Large File Transfers (LFT’s), in other words, files over 40MB have long been a challenge. Most systems max out below that level and either reject the move or default to some kind of folder link. Specialist vendors such as WeTransfer and FileMail have provided systems to meet the need. FTP (File Transfer Protocol) also a commonly used method of moving large files.
For many, it is a non-issue, but as images, videos and audio files grow in size and volume, the need to transfer large files is now going mainstream and is no longer limited to those in Media, Engineering & Healthcare. This week Dropbox announced a new service to support the movement of files up to 100GB to all of its customers, and that will be a game-changer for many. It’s a good move for Dropbox and will appeal to its small and mid-sized business customers. It will of course also appeal to its consumer base of digital borders. Presumably, Box et al will also now respond with something similar.

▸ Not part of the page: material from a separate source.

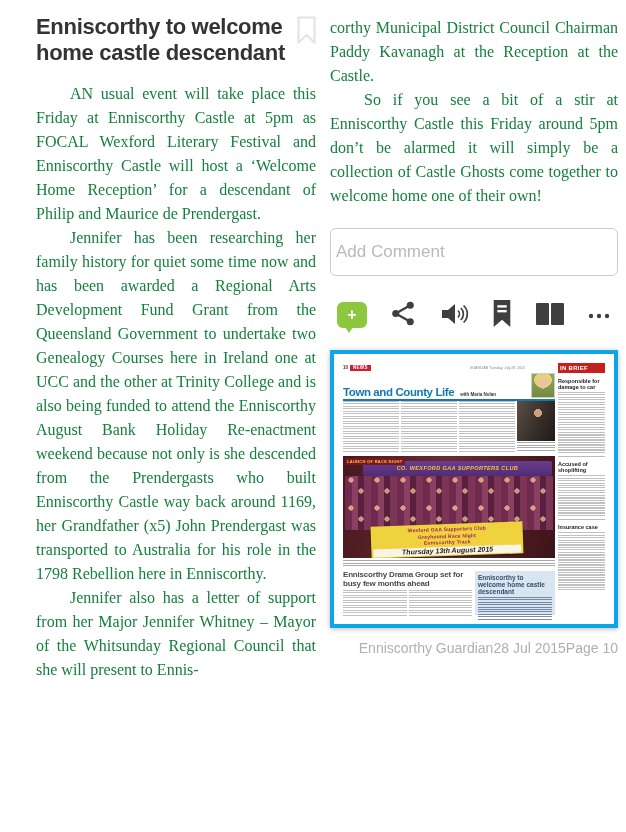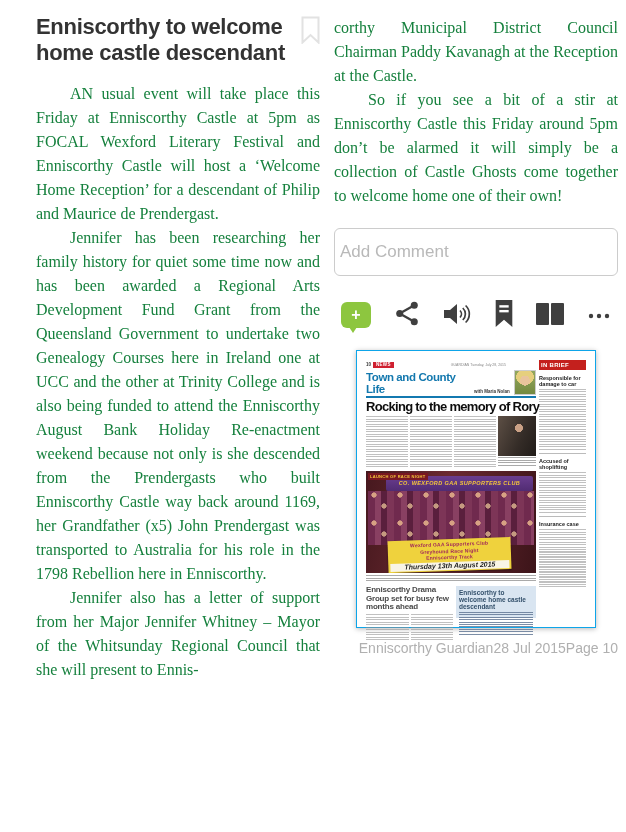"Town and County Life" .thumb-card { border: 1px solid #0ea5e9 -> 4px solid #0ea5e9; width: 240px -> 288px }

However, a word of caution is required. Simply transferring files is not the same as migrating repositories. There remains a higher end need for companies to move not just large volumes of files, but also their associated permissions and dependencies. That is a specialist job, that should be left to the likes of CloudFASTPAST (Tervela), Xillio, Mover (now part of Microsoft) and SkySync.
The free movement of files and repositories, just like the movement of people, needs to be open and simple, yet secure and managed… but that is a topic for another day.